Noonan then makes this point:
When Kathleen Sibelius walked out to speak I did not think, “There’s the HHS Secretary,” I literally thought, “There’s abortion enthusiast Kathleen Sibelius, who decided to make the Catholic church bow to her need to spread abortion-inducing drugs.”
It gets at just how polarized our political culture is. Sibelius, the former governor of Kansas, is a fairly centrist Democrat. Noonan is a fairly centrist Republican. Yet the divide between them is vast and deep.
2. USA Today is reporting that Mitt Romney and his conservative allies are not airing political ads in Michigan or Pennsylvania.

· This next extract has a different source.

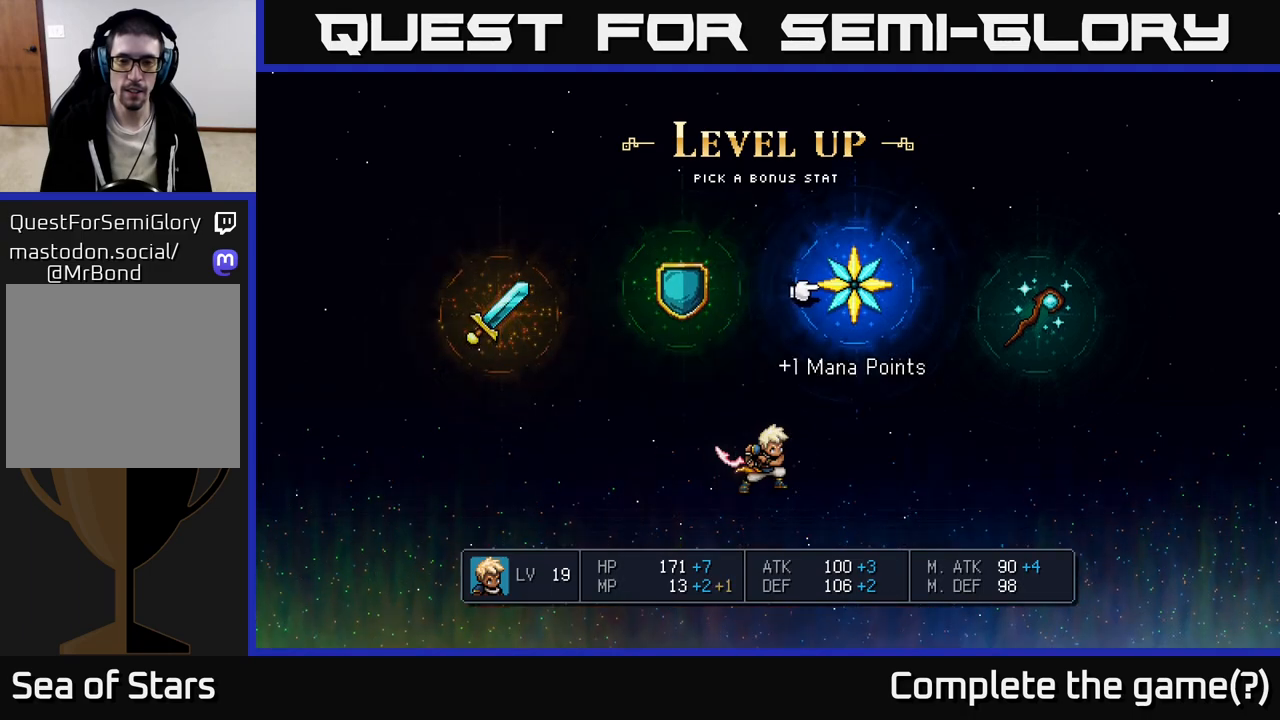
{"buttons": [], "left_stick": "center", "right_stick": "center", "events": [[233, "DPAD_RIGHT", "down"], [383, "DPAD_RIGHT", "up"]]}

If the Republican has conceded those blue-leaning states, then we head into the fall with Barack Obama holding a 243-191 lead in the electoral college standings.

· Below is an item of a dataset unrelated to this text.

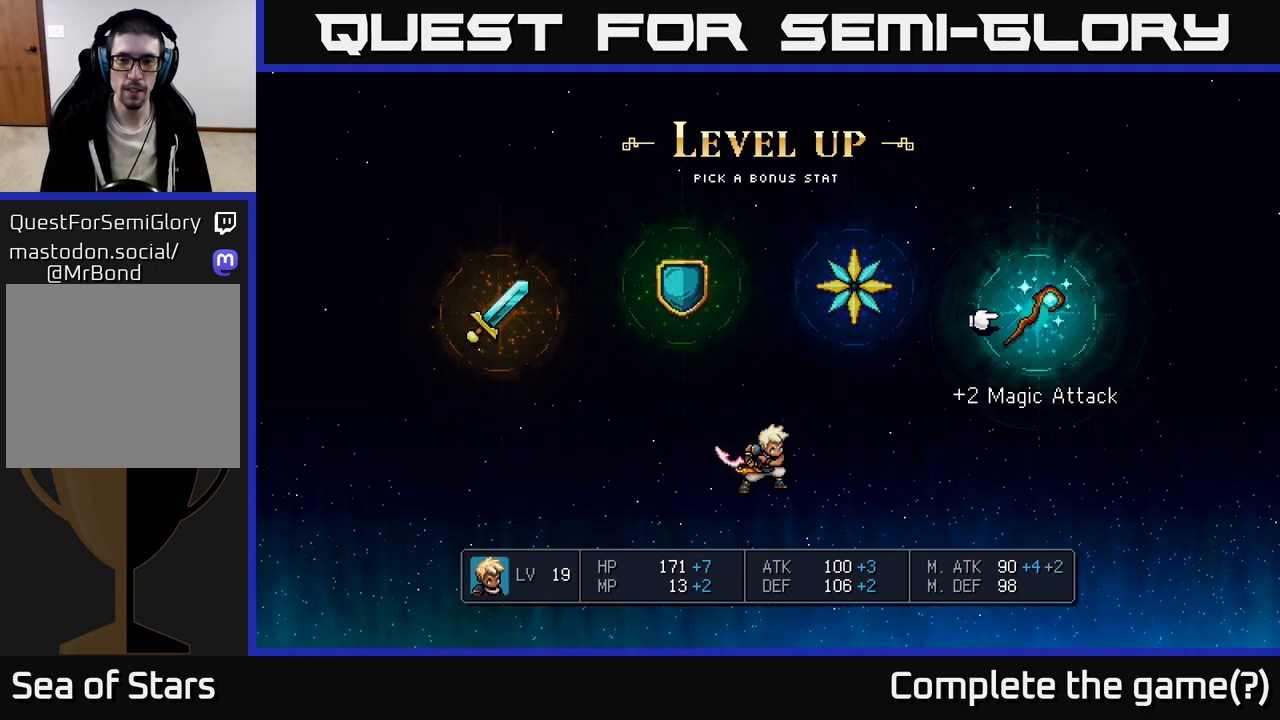
{"buttons": [], "left_stick": "center", "right_stick": "center", "events": []}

That will have huge implications for Romney and his team, whose margin for error will be reduced effectively to zero. Romney could win Florida, Ohio, North Carolina, and Virginia and still not capture the White House.

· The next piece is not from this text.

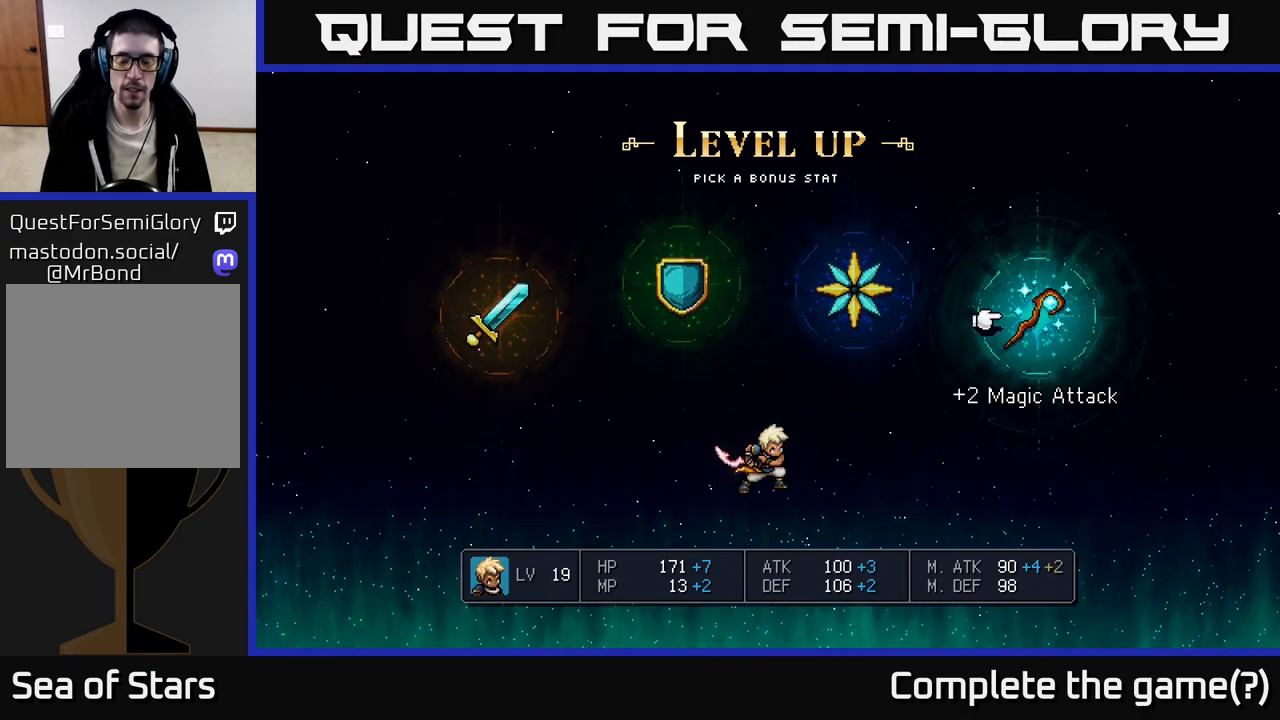
{"buttons": [], "left_stick": "center", "right_stick": "center", "events": []}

This would mean that Romney can’t afford to see even one more big state slip out of reach. He also desperately needs to prove that a win in Wisconsin, with Paul Ryan on the ticket, is really achievable.
3. In a previous post, I threw out a comment about Bill Clinton’s substantive contribution to the debate over Barack Obama’s bid for a second term. But I want to also nod quickly at the tradition of political oratory that we saw on display last night.
There was a time in American history when people listened for hours to political speeches. Good politicians drew crowds that rivaled actors and singers — not just because they were famous or powerful, but because they practiced a kind of rhetoric that is almost lost today.
I used to get a sense of this kind of mastery from Ronald Reagan, who used many of the same oratorical techniques as Clinton. And Obama has occasionally risen close to their league. Barry Goldwater also mined this vein.
But more apt comparisons might be Abraham Lincoln or William Jennings Bryan, whose “cross of gold” speech triggered a kind of “bedlam” in his audience that lasted 25 minutes.
As a big fan of the culture of politics, I felt like I was seeing an old and real cool American folk tradition on display last night. In that vein, of course, Clinton was actually pretty short-winded. Some of the old speechifyers went on for five, six, seven hours.
Of course this kind of thing doesn’t always end well. In 1841, William Henry Harrison delivered a two-hour speech at his inauguration, going on and on despite the cold and rain. He died of pneumonia a few weeks later.